Extracted page text data:
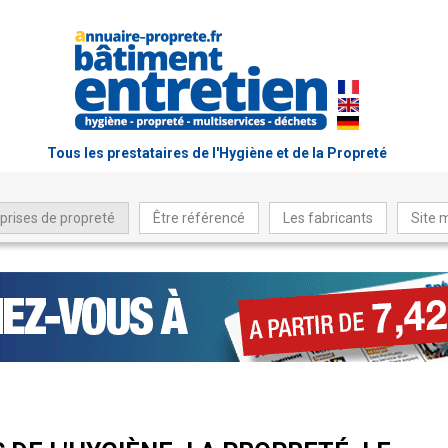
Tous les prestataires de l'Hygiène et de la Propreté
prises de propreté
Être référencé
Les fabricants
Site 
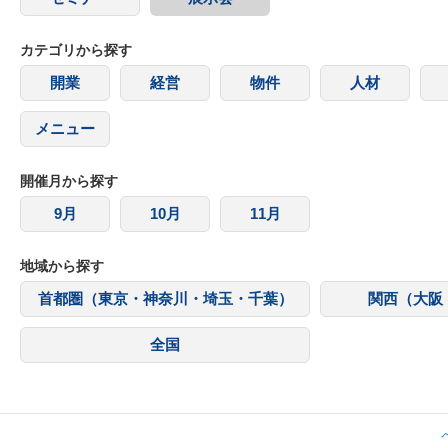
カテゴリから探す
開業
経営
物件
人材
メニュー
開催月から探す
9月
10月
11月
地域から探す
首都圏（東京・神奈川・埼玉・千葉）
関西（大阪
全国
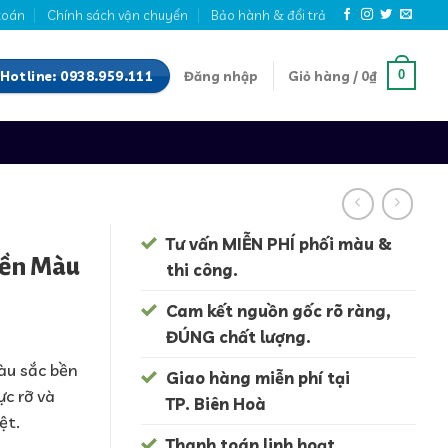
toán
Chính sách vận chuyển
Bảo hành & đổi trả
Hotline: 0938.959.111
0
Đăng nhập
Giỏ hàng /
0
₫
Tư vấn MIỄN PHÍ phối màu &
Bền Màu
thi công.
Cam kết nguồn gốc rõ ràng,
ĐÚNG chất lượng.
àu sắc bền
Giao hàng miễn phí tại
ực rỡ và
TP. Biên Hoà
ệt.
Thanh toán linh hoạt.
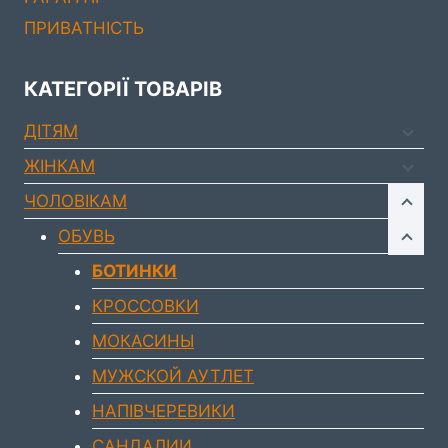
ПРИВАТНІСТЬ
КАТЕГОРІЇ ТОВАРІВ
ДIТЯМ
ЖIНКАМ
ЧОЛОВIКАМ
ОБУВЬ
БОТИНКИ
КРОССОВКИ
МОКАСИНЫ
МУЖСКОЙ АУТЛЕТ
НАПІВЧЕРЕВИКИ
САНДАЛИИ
...
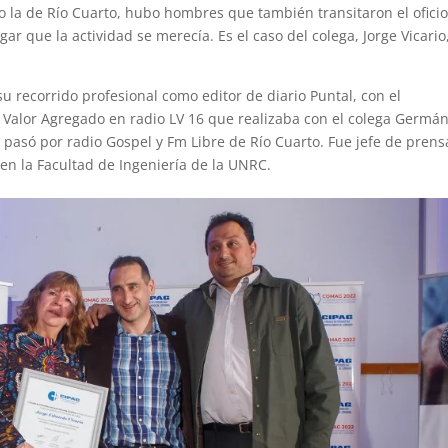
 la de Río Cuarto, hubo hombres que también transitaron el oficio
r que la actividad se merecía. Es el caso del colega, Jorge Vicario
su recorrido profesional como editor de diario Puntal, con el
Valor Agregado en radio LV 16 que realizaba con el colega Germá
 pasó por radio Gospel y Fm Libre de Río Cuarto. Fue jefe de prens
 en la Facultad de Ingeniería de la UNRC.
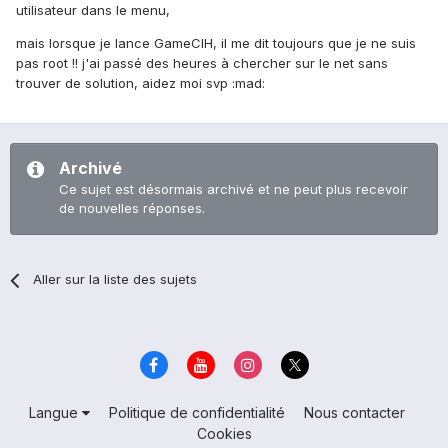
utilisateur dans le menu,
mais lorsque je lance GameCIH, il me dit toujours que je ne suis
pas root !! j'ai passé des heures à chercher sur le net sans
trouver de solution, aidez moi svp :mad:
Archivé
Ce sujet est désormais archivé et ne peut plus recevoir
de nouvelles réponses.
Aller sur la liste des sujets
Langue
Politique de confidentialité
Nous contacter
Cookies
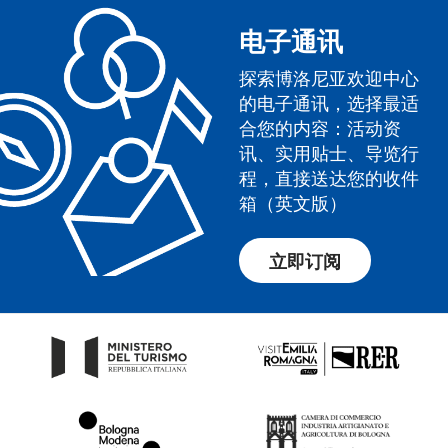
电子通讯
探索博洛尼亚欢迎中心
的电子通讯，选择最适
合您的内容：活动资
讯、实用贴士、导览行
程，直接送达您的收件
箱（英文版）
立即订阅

[Directions for this task] Copy out every line of the data that includes the word "colega".

[Your response]
r que la actividad se merecía. Es el caso del colega, Jorge Vicario
Valor Agregado en radio LV 16 que realizaba con el colega Germá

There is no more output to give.